DALAM dunia pendidikan kita, sejauh ini kerjasama antara guru dan orangtua belum berjalan secara efektif. Orangtua kurang intens berkomunikasi dengan guru, bahkan ketika diundang ke sekolah banyak orangtua yang merespon negatif. Anggapan bahwa undangan ke sekolah identik dengan penarikan iuran dan pembayaran masih melekat di sebagian wali murid. Kesenjangan psikologis antara orangtua dan guru harus direduksi karena pendidikan merupakan tanggung jawab bersama.

Orangtua dan guru memiliki kedudukan strategis dalam pendidikan. Orangtua adalah guru pertama bagi anak-anak, dan guru adalah penerus pendidikan di luar lingkungan keluarga. Orangtua yang perhatian terhadap anak dalam belajar di rumah akan memudahkan kerja guru di sekolah, begitu juga sebaliknya. Kejelasan dalam penyampaian materi di sekolah akan memudahkan bagi orangtua dalam membina anak di rumah.

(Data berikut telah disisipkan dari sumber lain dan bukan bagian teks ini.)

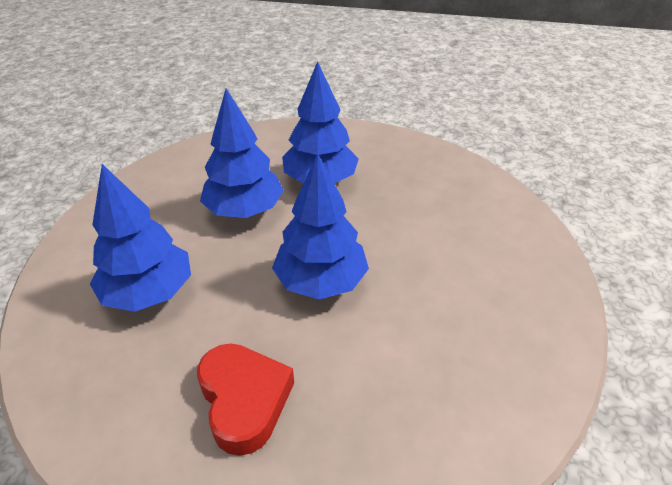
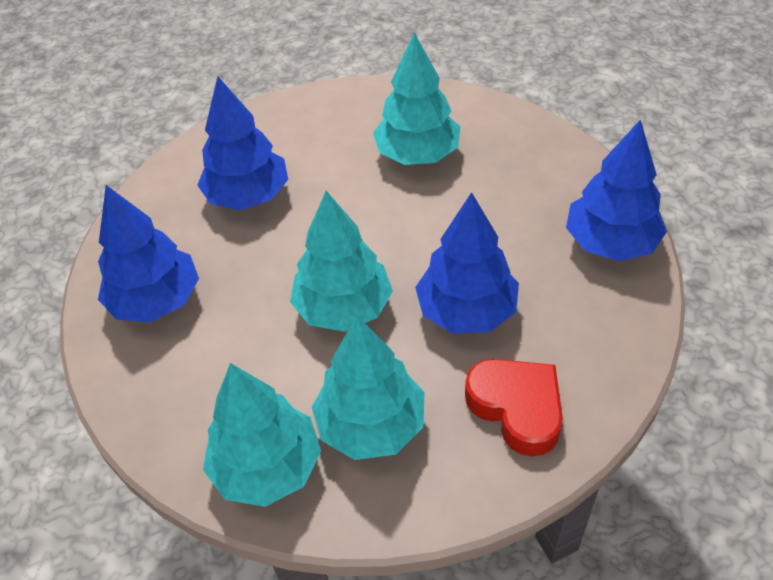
turquoise tree: none = 0 -> [203,363,321,507] [290,191,393,332] [312,316,425,460] [373,33,460,165] = 4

Sayang, tidak semua orangtua dapat memiliki waktu lebih untuk menemani anaknya belajar. Kesibukan mencari nafkah dan ketidakmampuan mengikuti perubahan kurikulum pendidikan menjadi faktor kurangnya intensitas komunikasi belajar orangtua dan anak di rumah. Dan dampaknya jelas, anak-anak kurang optimal dalam merengkuh prestasi belajar.

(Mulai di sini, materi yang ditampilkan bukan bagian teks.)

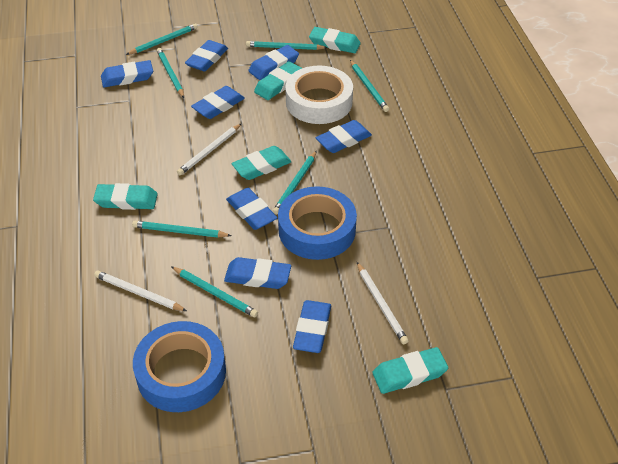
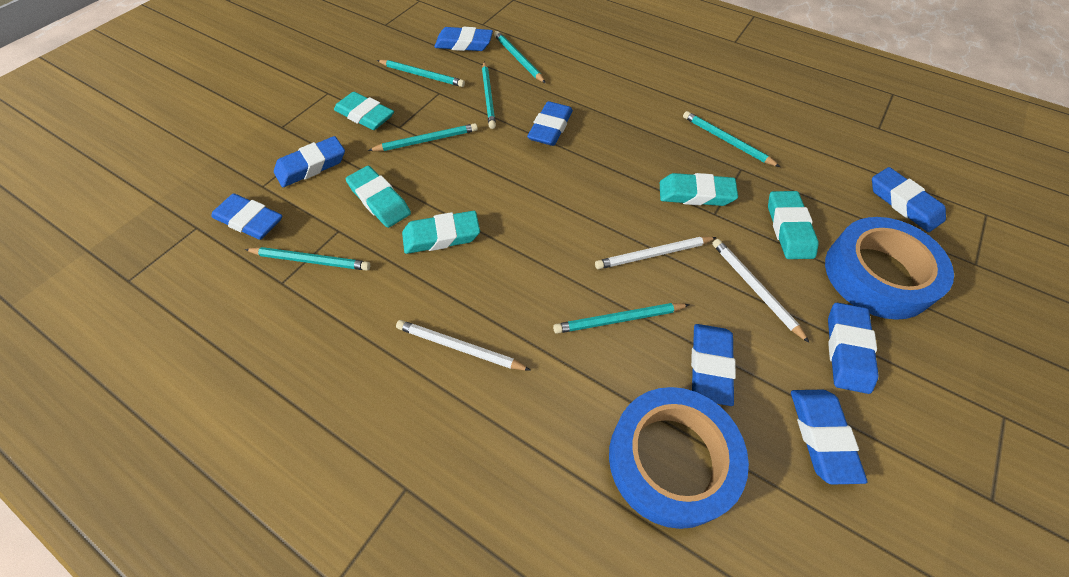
white tape: [285,65,353,124] = 1 -> none = 0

Minimnya intensitas komunikasi belajar orangtua dan anak di rumah merupakan pertanda bahwa tradisi keilmuan belum menjadi sistem nilai yang dianut oleh banyak keluarga. Banyak orangtua yang terjebak pada kapitalisme dan pola hidup hedonis karena menjadi pemuja tayangan media televisi yang menyuguhkan berbagai acara yang kurang edukatif . Apa yang dilihatnya tertanam dalam alam bawah sadar orangtua sehingga mimicu pola hidup  workaholic yang justru melalaikan pentingnya komunikasi belajar dengan anaknya. Banyak orangtua yang bekerja siang dan malam, namun tidak diimbangi bagaimana membekali anak-anak dengan keilmuan yang luas. Orangtua kini lebih puas dapat menuruti permintaan anak dibanding mendidik dengan benar.

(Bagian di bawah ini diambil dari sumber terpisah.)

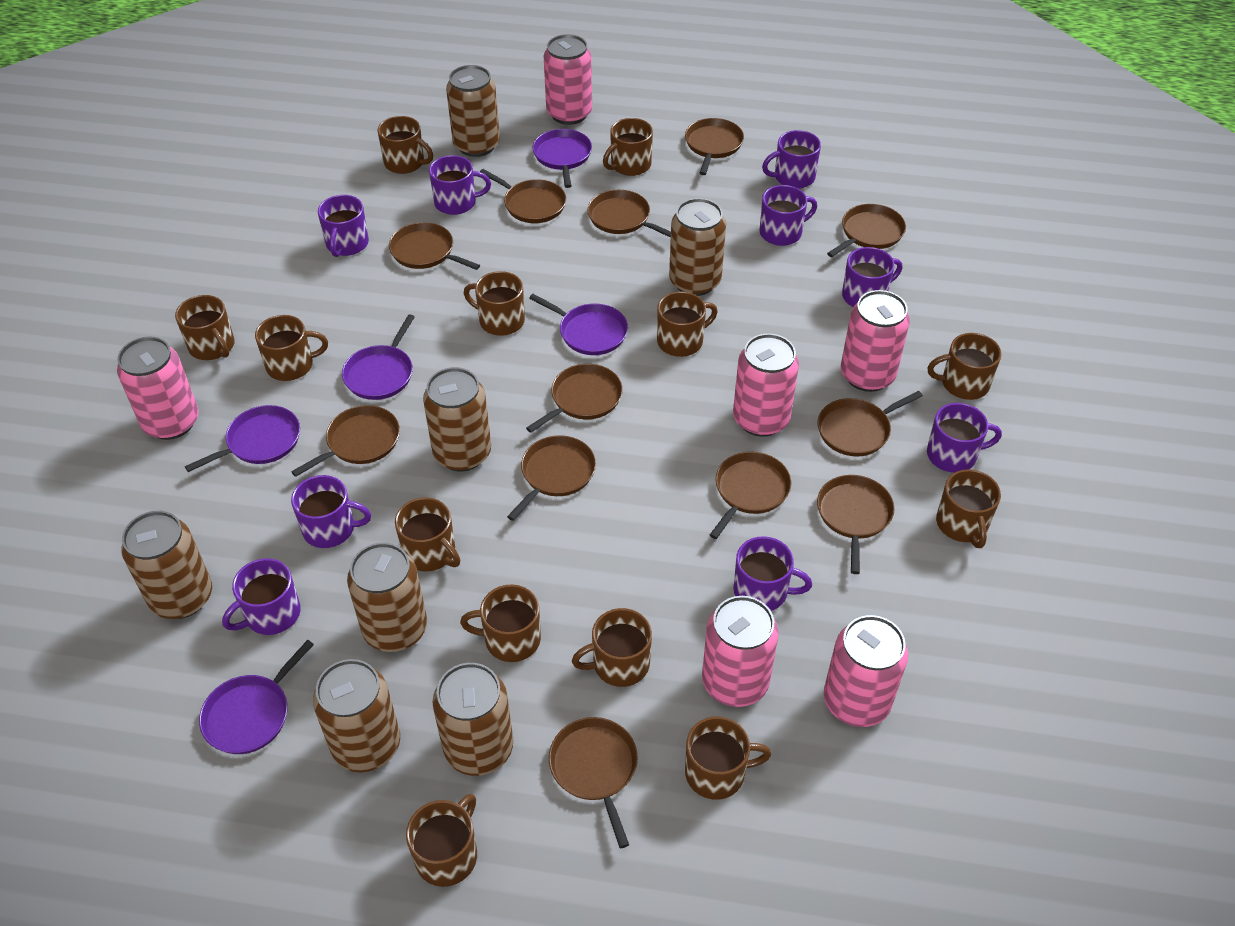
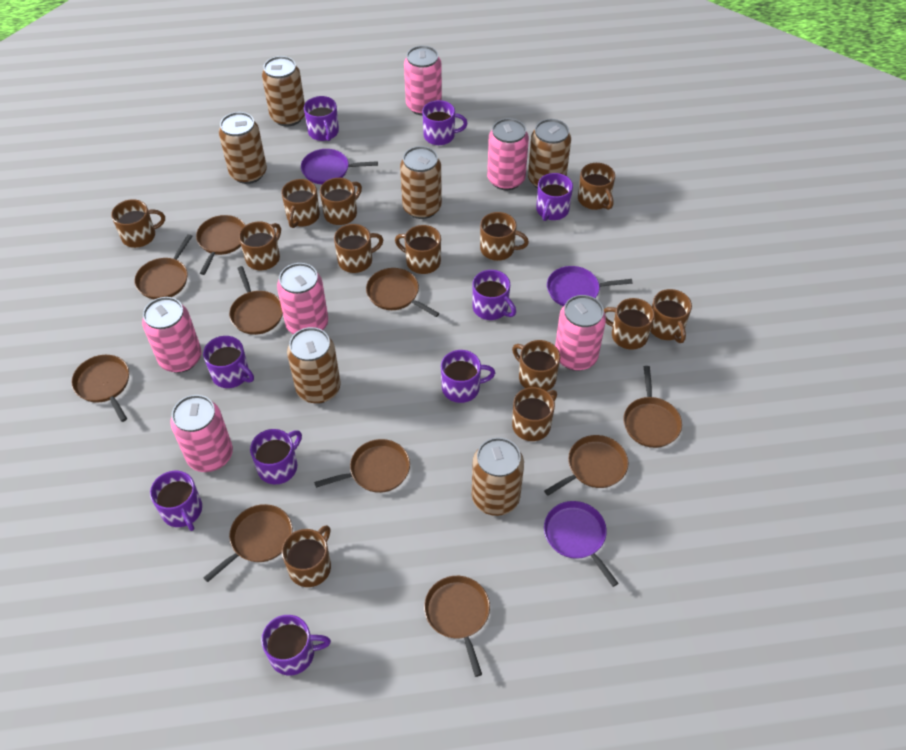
brown can: [121,511,212,619] [313,659,400,772] [347,543,427,652] [423,367,491,471] [432,663,513,776] [446,65,500,157] [669,198,726,296] = 7 -> [219,112,267,184] [262,56,305,127] [287,327,340,404] [400,146,442,219] [472,437,524,516] [528,119,571,188] = 6
brown pan: [291,405,400,477] [389,222,480,270] [480,169,566,223] [507,435,596,521] [526,364,623,433] [549,717,638,848] [587,190,671,238] [685,118,744,175] [710,452,791,539] [817,475,895,574] [818,391,923,457] [827,204,906,257] = 12 -> [72,355,129,422] [134,234,192,299] [196,215,246,275] [203,504,293,582] [229,266,283,335] [314,439,410,493] [366,268,440,317] [424,576,490,677] [544,435,628,496] [624,366,682,448] = 10
purple pan: [185,405,300,472] [199,640,314,754] [342,314,415,400] [529,294,628,355] [533,129,592,188] = 5 -> [301,149,378,184] [544,501,619,587] [547,266,632,306] = 3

Kurangnya komunikasi orangtua dan anak dalam belajar tidak saja menjadikan prestasi belajar kurang optimal namun juga karakter yang tidak berkembang dengan baik. Terlebih sikap permisif orangtua terhadap anak kini semakin dominan dalam kehidupan karena pengaruh media dan gaya hidup masyarakat modern. Orangtua dirasa terlalu longgar dalam mendidik anak. Dampaknya jelas, kenakalan remaja menjadi semakin masif terjadi.